Logo

Therapy

Therapy helps people with problems that they may be experiencing in life. Its aim is to produce a change in behaviour, thoughts or feelings to reduce their personal discomforting experience and increase their sense of well-being. Although most forms of therapy use only spoken word there are forms which also use the written word, art, drama, stories, music or touch. Most therapy is between an individual and a trained psychotherapist which looks at interpersonal and relational issues. However, therapy can take place in other forms most notably in groups.

Therapy's belief is that ultimately all issues are interpersonal be it difficulties in relationships or seemingly non-interpersonal issues such as depression or anxiety. However, by addressing unresolved interpersonal issues people's seemingly non-interpersonal issues can be resolved. Therapy can be focused on general/non-specific or specific issues.

Therapy is usually designed to improve the mental health of clients or patients through the treatment of manifestations of clinically diagnosable crises. Counseling is often synonymous with therapy although it is usually a form of treatment of more everyday problems.

What has therapy therefore got to do with emotional education? Education is not a ‘treatment', does not deal with ‘clients' or ‘patients'. People are not ‘referred' to education to deal with their clinical ‘diagnoses' yet it is a question which often gets asked.

What Has Therapy Got To Do With Emotional Education?

Traditional psychotherapy and much of the development of therapeutic interventions have evolved through a medical model of existing psychological illnesses having a cure. In such models the client is seen as unwell and the therapist employs their skill to help the client back to health. The extensive use of the diagnostic and statistical manual of mental disorders in the United States is an example of a medically-exclusive model.

However, humanistic schools of thought have taken on a different approach to therapy which sees themselves in an educational or helper role where the therapist facilitates the learning in the individual. Furthermore, integrative psychotherapy is an overarching term used for therapies combining more than one theoretical approach. Group therapy is usually a form of integrative psychotherapy not relying on a single theory but using what works. Group therapy uses the interactions between the members of the group and the therapist as the material for which therapy uses alongside past experiences and experiences outside the therapeutic group.

There are many parallels between such types of therapy and emotional education as it usually uses a ‘facilitator' who uses ‘what works' i.e. drawing on many different psychological theories and methods. The material which emotional education uses is people's past experiences, their experiences both within and outside of the group, and their interactions between group members and the facilitator.
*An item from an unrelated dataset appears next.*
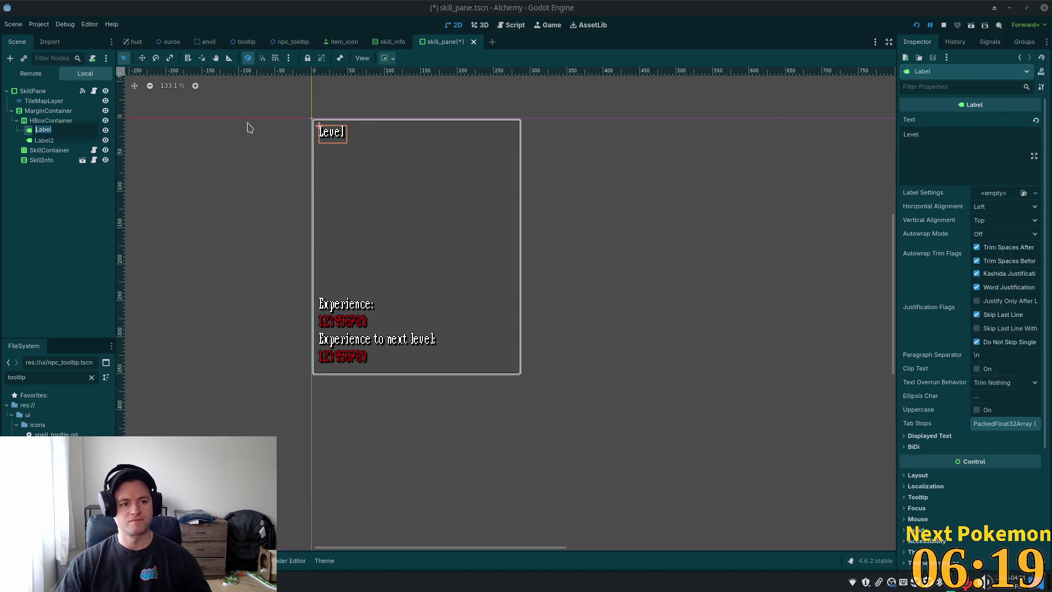
key(End)
text(La)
All of which is common to humanistic integrative group therapy.

However, there are clear differences which distinguish emotional education from yet another form of therapy. While some therapies use facilitators, facilitators are primarily the realm of adult education and can be seen as professionals in their own right (see here). Education can result in therapeutic experiences but it does not necessarily mean it is therapy with educational experiences.
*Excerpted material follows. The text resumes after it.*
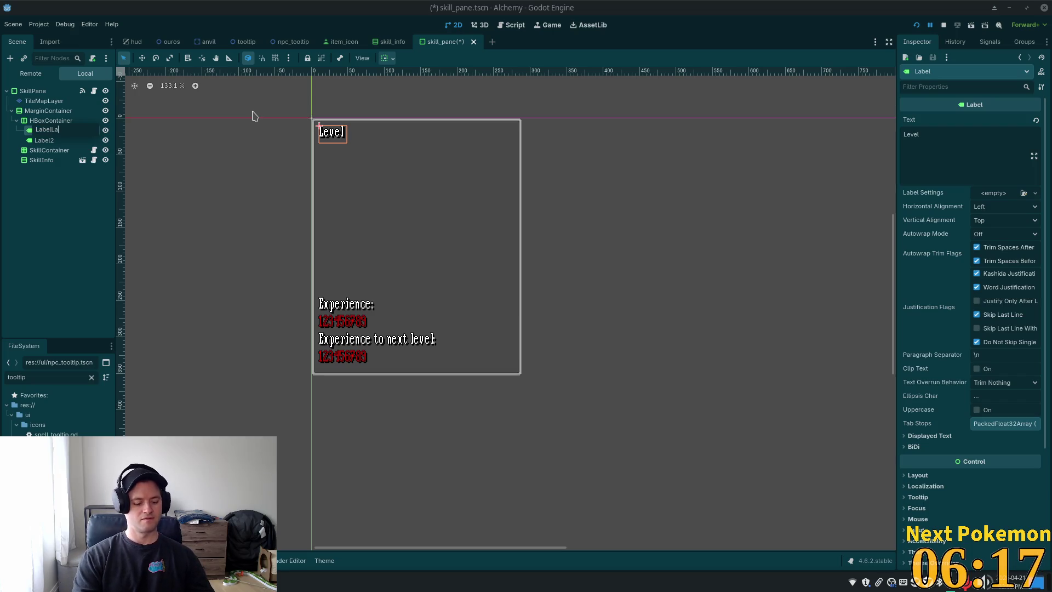
key(BackSpace)
key(BackSpace)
Emotional education works with students and participants rather than clients and patients. While people may go to both emotional education and therapy to look at emotions, personality, and relationships, they primarily go to therapy because they have a problem or a diagnosis. People go to emotional education because they wish to learn about themselves or improve their life in some way such as by contributing to building a healthier society. You do not need a problem to wish to do this. Clearly there will be cross over from both areas i.e. people will go to therapy to learn about themselves or people will go to emotional education because of problems. What is important is the focus.